The Enterprise Library Data Access Block provides a number of ways of calling a stored procedure.

Database _db = DatabaseFactory.CreateDatabase(<Connection String Name>);

Let’s now assume that we have a stored procedure usp_MyStoredProc that takes a single parameter @param1. If this is a require parameter, both of the following statement blocks will result in the same outcome:

public DataSet CallMyStoredProc( int value ){
return _db.ExecuteDataSet( “usp_MyStoredProc”, value )
}

public DataSet CallMyStoredProc( int value ){
DbCommand command = _db.GetStoredProcCommand(“usp_MyStoredProc” );
_db.AddInParameter( command, “param1”, value );
return _db.ExecuteDataSet( command );
}

However, now let’s assume that @param1 is an optional parameter that we don’t want to pass in from our data access method, we are limited in our options.
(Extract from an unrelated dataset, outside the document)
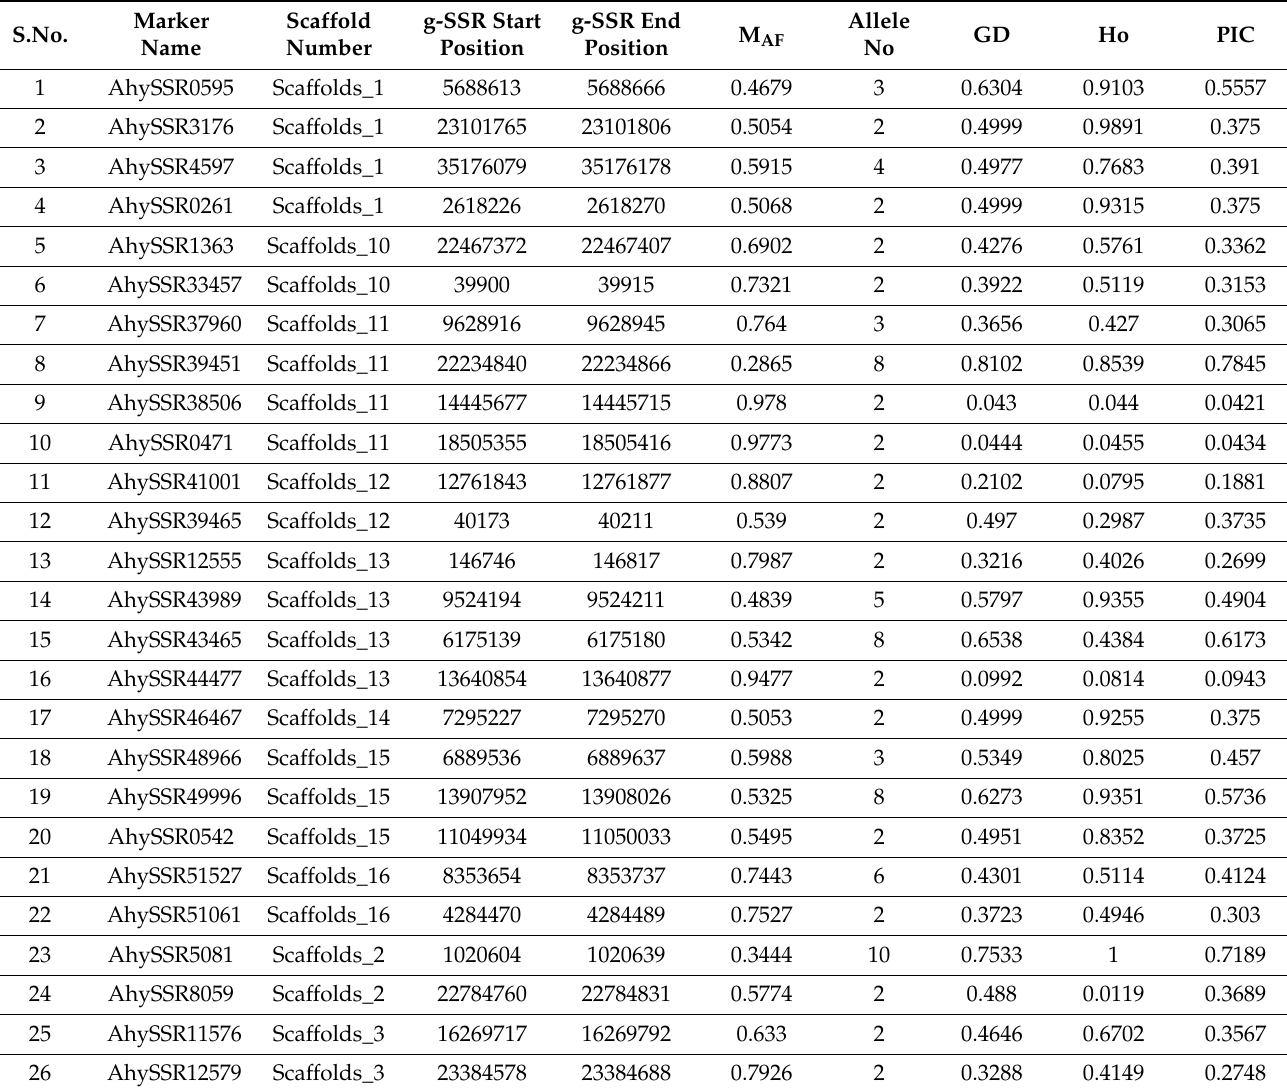
Table 1. Characteristics and genetic diversity indices of 36 g-SSR loci used for genotyping 94 accessions of A. hypochondriacus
public DataSet CallMyStoredProc(){
return _db.ExecuteDataSet( “usp_MyStoredProc”)
}

This method will fail with an exception because the parameters provided to the stored procedure (none) don’t match the parameter count for the stored procedure (1).

Creating an actual DbCommand and executing it, however, will not cause an exception. In this scenario, the following code block will work without causing an exception:

public DataSet CallMyStoredProc( int value ){
DbCommand command = _db.GetStoredProcCommand(“usp_MyStoredProc” );
return _db.ExecuteDataSet( command );
}

4 thoughts on “Enterprise Library Data Access Application Block + SQL Optional Parameters”

  1. Hi!

    Sure it not causes problems, but if you add a second opcional parameter and just provide the firs one….. the same error occurs.

    Do you know how to avoid this error?

  2. Hi again 🙂

    I found how to do:

    You must obtain the DBCommand first without parameters, then add the parameters manually, and finally execute:

    DBCommand command = _db.GetStoredProcCommand(“usp_MyStoredProc”);
    _db.AddInParameter(command, “param1”, value);
    return _db.ExecuteDataSet(command);

    So, if you would have a second optional parameter, no error occurs.

    🙂

    Have a good day!

    1. Thank you Dan for the extra notes. I’ve actually stopped using the Data Access Blocks all together lately but it’s a good point to know. Sorry I didn’t respond earlier; I haven’t had a chance to review my blog lately.